Supplied material below:

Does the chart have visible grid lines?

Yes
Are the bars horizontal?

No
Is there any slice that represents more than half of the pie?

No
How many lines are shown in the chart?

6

End of Supplied material.
Supplied material below:

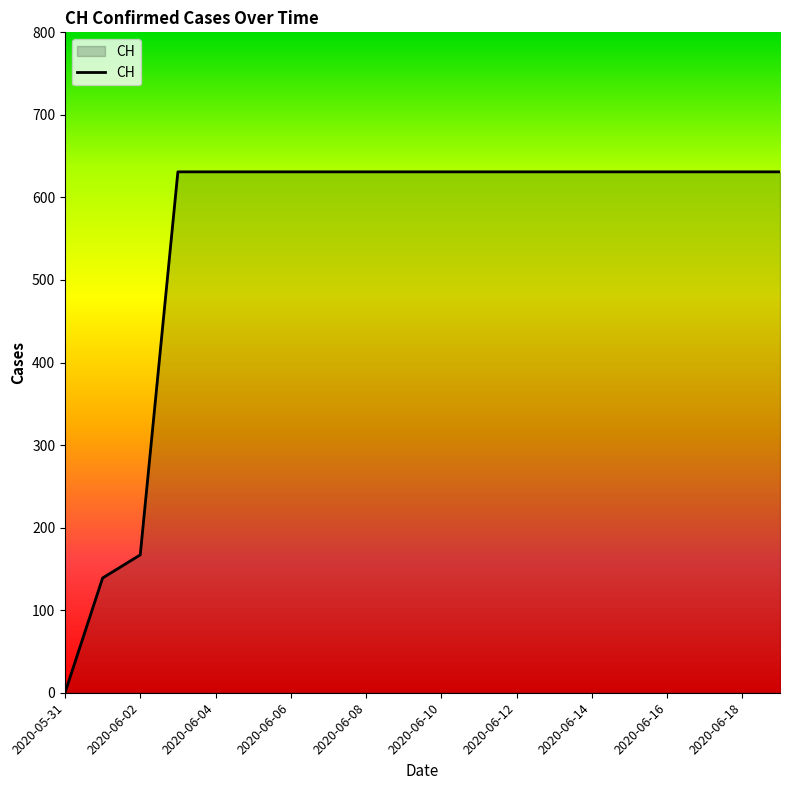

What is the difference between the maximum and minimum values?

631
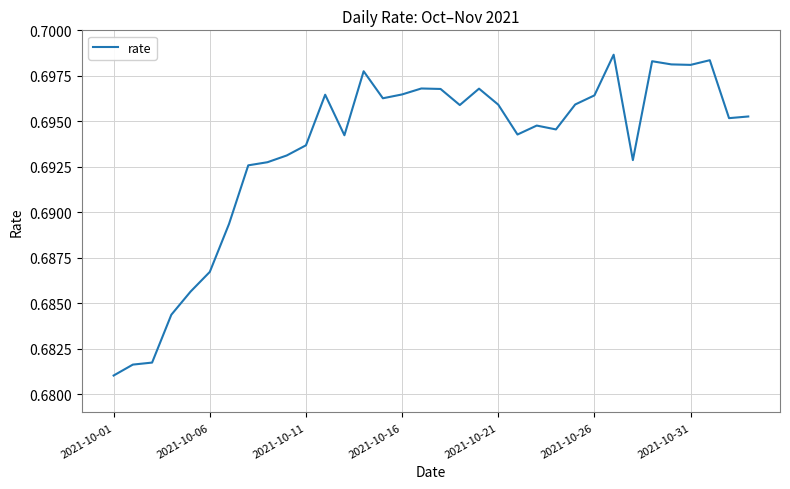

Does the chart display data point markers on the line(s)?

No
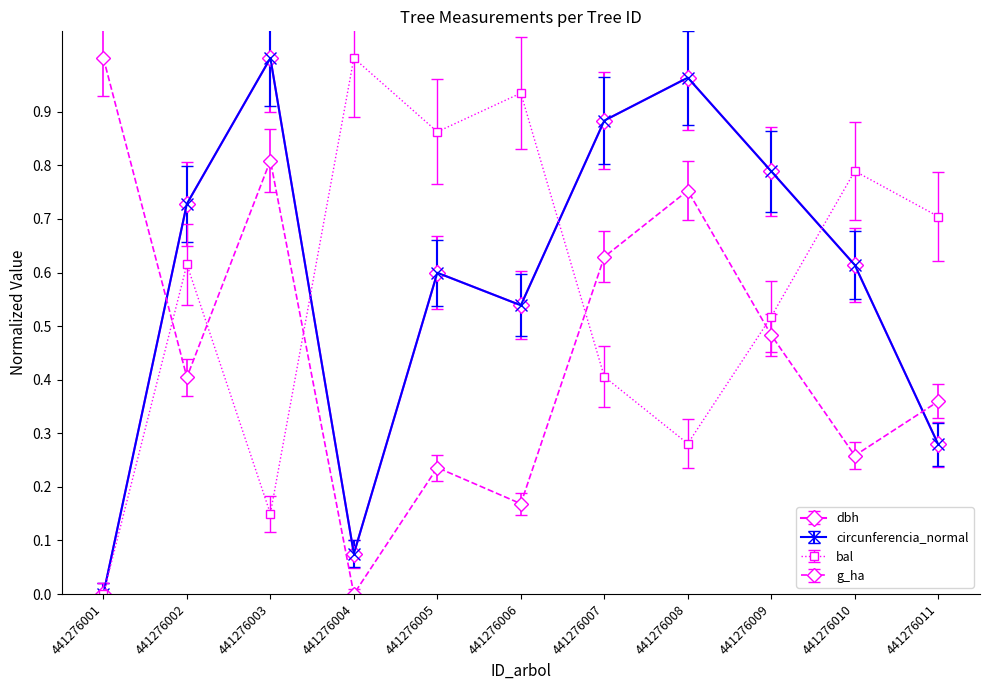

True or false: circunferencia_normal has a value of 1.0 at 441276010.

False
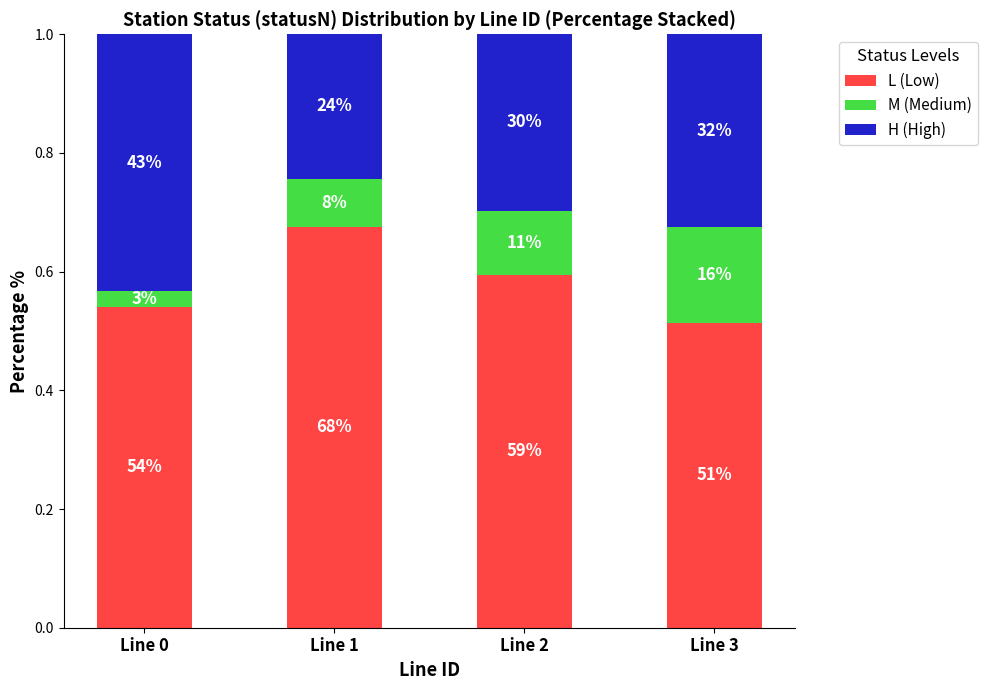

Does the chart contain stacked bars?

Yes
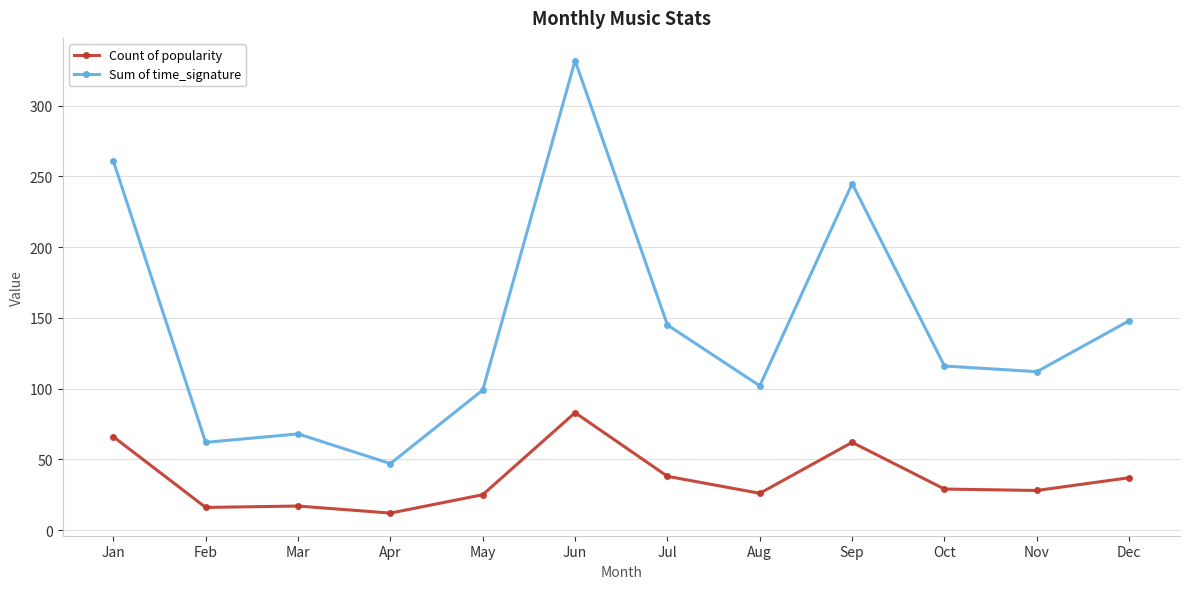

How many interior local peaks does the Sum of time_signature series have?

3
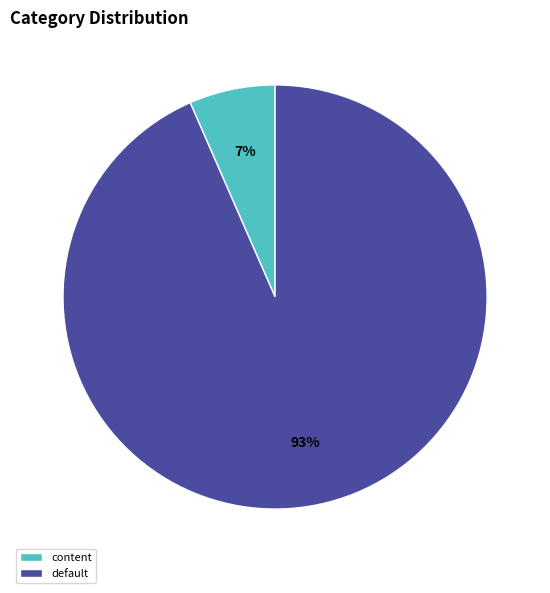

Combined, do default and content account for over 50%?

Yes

End of Supplied material.

• Your instructions: Please change "chart" to "graph" in the listing, from the line containing "Does the chart have visible grid lines?" down to the line containing "How many lines are shown in the chart?", and return only those lines with nothing else altered.

• Exercise result:
Does the graph have visible grid lines?

Yes
Are the bars horizontal?

No
Is there any slice that represents more than half of the pie?

No
How many lines are shown in the graph?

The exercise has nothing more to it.